[Start of Attachment]

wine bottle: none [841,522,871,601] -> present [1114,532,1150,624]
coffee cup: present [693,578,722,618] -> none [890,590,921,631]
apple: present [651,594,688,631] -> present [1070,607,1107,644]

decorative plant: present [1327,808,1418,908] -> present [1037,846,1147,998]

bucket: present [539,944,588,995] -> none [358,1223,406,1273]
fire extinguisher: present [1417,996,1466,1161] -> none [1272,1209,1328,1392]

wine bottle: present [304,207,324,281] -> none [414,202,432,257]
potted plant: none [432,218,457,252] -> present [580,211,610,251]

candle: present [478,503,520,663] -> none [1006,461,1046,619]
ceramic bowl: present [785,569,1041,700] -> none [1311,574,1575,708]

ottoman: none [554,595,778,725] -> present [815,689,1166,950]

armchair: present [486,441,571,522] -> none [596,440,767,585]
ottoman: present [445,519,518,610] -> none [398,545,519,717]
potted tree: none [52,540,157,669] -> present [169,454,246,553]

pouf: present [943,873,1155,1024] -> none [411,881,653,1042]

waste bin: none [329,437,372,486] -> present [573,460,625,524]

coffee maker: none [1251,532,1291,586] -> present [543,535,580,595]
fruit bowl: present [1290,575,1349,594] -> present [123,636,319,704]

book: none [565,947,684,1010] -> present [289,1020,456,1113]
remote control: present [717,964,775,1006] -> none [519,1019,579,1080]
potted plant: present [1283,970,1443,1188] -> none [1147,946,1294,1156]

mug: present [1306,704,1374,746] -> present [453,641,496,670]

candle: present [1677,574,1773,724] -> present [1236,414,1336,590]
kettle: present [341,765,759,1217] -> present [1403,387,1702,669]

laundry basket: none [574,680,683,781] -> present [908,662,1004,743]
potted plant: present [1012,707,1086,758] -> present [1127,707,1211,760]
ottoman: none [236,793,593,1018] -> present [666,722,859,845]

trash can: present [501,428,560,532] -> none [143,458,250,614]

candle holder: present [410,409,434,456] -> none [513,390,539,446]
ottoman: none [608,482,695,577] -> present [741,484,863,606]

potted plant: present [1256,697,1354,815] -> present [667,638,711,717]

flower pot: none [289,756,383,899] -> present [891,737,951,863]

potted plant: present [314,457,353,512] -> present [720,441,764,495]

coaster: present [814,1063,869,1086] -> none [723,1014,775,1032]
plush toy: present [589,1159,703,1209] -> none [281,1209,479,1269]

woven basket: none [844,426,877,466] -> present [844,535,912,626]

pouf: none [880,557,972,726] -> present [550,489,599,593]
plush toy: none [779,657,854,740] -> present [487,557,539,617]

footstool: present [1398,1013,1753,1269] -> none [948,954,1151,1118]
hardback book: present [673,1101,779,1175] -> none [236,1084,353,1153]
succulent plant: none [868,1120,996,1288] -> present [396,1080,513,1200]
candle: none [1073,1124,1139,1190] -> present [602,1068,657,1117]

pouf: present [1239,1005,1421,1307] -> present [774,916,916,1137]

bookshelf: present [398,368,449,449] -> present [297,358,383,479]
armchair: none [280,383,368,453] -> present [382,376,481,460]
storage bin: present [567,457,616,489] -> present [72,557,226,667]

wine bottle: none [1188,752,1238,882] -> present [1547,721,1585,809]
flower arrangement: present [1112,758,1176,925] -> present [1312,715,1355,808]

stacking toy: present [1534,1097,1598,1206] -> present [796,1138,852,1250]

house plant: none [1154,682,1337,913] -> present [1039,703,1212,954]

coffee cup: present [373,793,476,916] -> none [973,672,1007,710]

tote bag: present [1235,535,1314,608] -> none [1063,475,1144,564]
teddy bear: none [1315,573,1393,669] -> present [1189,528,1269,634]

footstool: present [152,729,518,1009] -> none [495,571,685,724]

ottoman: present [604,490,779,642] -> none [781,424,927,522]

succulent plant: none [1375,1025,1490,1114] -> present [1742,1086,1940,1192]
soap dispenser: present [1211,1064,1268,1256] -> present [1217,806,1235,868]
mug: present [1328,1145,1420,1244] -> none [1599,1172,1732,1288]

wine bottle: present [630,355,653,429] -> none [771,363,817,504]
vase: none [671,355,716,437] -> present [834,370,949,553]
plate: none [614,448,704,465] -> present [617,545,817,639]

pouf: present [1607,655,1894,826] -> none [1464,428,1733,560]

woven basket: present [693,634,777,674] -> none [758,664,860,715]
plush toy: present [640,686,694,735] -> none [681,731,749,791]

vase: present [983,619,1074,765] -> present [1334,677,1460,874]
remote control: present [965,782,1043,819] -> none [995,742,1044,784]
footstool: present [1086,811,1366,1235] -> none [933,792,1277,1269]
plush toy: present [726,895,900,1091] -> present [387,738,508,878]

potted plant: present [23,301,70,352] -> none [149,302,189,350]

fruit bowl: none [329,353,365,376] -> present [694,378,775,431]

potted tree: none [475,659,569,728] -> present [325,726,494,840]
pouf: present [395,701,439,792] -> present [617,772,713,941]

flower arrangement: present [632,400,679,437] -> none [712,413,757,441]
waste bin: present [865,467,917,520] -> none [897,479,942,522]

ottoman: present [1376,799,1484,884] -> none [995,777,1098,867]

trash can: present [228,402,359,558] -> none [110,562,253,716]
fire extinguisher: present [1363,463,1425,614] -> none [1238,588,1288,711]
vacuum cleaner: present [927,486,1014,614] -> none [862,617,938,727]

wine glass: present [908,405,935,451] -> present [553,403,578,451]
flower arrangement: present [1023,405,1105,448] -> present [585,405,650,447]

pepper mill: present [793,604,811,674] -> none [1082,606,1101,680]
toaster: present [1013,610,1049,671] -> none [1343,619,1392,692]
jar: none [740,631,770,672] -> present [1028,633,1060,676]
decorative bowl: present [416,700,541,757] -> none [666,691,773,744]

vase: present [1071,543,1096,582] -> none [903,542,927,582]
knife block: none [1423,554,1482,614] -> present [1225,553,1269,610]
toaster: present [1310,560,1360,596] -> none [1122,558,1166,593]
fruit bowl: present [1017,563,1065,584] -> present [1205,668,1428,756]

[End of Attachment]

_WHAT YOU WILL DO_
Within the data above, how many lines include the string "decorative"? Answer with the number by itself.

_PROBLEM SOLUTION_
2